With social media and online services are now huge parts of daily life to the point that our entire world is being shaped by algorithms. Arcane in their workings, they are responsible for the content we see and the adverts we’re shown. Just as importantly, they decide what is hidden from view as well.
Important: Much of this post discusses the performance of a live website algorithm. Some of the links in this post may not perform as reported if viewed at a later date.

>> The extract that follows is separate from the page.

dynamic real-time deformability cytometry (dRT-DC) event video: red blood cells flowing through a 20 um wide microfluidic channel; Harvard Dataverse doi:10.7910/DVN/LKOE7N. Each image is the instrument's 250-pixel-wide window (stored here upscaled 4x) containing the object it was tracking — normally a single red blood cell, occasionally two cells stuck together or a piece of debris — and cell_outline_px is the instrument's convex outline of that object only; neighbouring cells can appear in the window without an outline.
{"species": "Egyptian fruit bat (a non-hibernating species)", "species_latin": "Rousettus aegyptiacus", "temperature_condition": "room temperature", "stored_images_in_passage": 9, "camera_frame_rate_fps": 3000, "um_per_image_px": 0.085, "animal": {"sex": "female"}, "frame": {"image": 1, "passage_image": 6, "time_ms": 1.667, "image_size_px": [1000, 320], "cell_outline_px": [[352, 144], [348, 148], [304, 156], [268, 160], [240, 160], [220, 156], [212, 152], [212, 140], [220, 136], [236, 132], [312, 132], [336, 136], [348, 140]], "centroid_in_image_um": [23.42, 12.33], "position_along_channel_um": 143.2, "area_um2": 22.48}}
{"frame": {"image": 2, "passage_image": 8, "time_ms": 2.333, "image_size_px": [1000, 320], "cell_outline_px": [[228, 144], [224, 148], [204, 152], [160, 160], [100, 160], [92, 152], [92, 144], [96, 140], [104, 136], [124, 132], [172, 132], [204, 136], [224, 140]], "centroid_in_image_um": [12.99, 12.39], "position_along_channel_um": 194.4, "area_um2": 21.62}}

Recently, [Colin Madland] posted some screenshots of a Zoom meeting to Twitter, pointing out how Zoom’s background detection algorithm had improperly erased the head of a colleague with darker skin. In doing so, [Colin] noticed a strange effect — although the screenshot he submitted shows both of their faces, Twitter would always crop the image to show just his light-skinned face, no matter the image orientation. The Twitter community raced to explore the problem, and the fallout was swift.
Intentions != Results
Twitter users began to iterate on the problem, testing over and over again with different images. Stock photo models were used, as well as newsreaders, and images of Lenny and Carl from the Simpsons, In the majority of cases, Twitter’s algorithm cropped images to focus on the lighter-skinned face in a photo. In perhaps the most ridiculous example, the algorithm cropped to a black comedian pretending to be white over a normal image of the same comedian.
Many experiments were undertaken, controlling for factors such as differing backgrounds, clothing, or image sharpness. Regardless, the effect persisted, leading Twitter to speak officially on the issue. A spokesperson for the company stated “Our team did test for bias before shipping the model and did not find evidence of racial or gender bias in our testing. But it’s clear from these examples that we’ve got more analysis to do. We’ll continue to share what we learn, what actions we take, and will open source our analysis so others can review and replicate.”
There’s little evidence to suggest that such a bias was purposely coded into the cropping algorithm; certainly, Twitter doesn’t publically mention any such intent in their blog post on the technology back in 2018. Regardless of this fact, the problem does exist, with negative consequences for those impacted. While a simple image crop may not sound like much, it has the effect of reducing the visibility of affected people and excluding them from online spaces. The problem has been highlighted before, too. In this set of images of a group of AI commentators from January of 2019, the Twitter image crop focused on men’s faces, and women’s chests. The dual standard is particularly damaging in professional contexts, where women and people of color may find themselves seemingly objectified, or cut out entirely, thanks to the machinations of a mysterious algorithm.
Former employees, like [Ferenc Huszár], have also spoken on the issue — particularly about the testing process the product went through prior to launch. It suggests that testing was done to explore this issue, with regards to bias on race and gender. Similarly, [Zehan Wang], currently an engineering lead for Twitter, has stated that these issues were investigated as far back as 2017 without any major bias found.
It’s a difficult problem to parse, as the algorithm is, for all intents and purposes, a black box. Twitter users are obviously unable to observe the source code that governs the algorithm’s behaviour, and thus testing on the live site is the only viable way for anyone outside of the company to research the issue. Much of this has been done ad-hoc, with selection bias likely playing a role. Those looking for a problem will be sure to find one, and more likely to ignore evidence that counters this assumption.
Efforts are being made to investigate the issue more scientifically, using many studio-shot sample images to attempt to find a bias. However, even these efforts have come under criticism – namely, that using an source image set designed for machine learning and shot in perfect studio lighting against a white background is not realistically representative of real images that users post to Twitter.
Twitter’s algorithm isn’t the first technology to be accused of racial bias; from soap dispensers to healthcare, these problems have been seen before. Fundamentally though, if Twitter is to solve the problem to anyone’s satisfaction, more work is needed. A much wider battery of tests, featuring a broad sampling of real-world images, needs to be undertaken, and the methodology and results shared with the public. Anything less than this, and it’s unlikely that Twitter will be able to convince the wider userbase that its software isn’t failing minorities. Given that there are gains to be made in understanding machine learning systems, we expect research will continue at a rapid pace to solve the issue.